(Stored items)

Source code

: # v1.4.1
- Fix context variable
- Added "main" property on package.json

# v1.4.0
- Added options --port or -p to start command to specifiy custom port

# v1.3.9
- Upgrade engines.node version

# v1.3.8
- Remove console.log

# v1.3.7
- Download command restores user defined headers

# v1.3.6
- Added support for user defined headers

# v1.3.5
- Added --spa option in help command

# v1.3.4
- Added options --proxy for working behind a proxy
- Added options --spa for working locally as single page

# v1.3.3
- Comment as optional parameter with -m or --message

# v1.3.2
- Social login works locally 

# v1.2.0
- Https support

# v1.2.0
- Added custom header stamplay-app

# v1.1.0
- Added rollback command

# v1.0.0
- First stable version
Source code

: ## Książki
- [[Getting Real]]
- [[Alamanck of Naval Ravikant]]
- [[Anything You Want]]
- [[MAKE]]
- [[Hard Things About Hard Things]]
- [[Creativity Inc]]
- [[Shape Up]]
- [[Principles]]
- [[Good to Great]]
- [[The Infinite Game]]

## What is required
Rewrite all the material above as a single numbered list with one entry per line, leaving out the blank lines.

## Expected answer
1. Source code
2. : # v1.4.1
3. - Fix context variable
4. - Added "main" property on package.json
5. # v1.4.0
6. - Added options --port or -p to start command to specifiy custom port
7. # v1.3.9
8. - Upgrade engines.node version
9. # v1.3.8
10. - Remove console.log
11. # v1.3.7
12. - Download command restores user defined headers
13. # v1.3.6
14. - Added support for user defined headers
15. # v1.3.5
16. - Added --spa option in help command
17. # v1.3.4
18. - Added options --proxy for working behind a proxy
19. - Added options --spa for working locally as single page
20. # v1.3.3
21. - Comment as optional parameter with -m or --message
22. # v1.3.2
23. - Social login works locally 
24. # v1.2.0
25. - Https support
26. # v1.2.0
27. - Added custom header stamplay-app
28. # v1.1.0
29. - Added rollback command
30. # v1.0.0
31. - First stable version
32. Source code
33. : ## Książki
34. - [[Getting Real]]
35. - [[Alamanck of Naval Ravikant]]
36. - [[Anything You Want]]
37. - [[MAKE]]
38. - [[Hard Things About Hard Things]]
39. - [[Creativity Inc]]
40. - [[Shape Up]]
41. - [[Principles]]
42. - [[Good to Great]]
43. - [[The Infinite Game]]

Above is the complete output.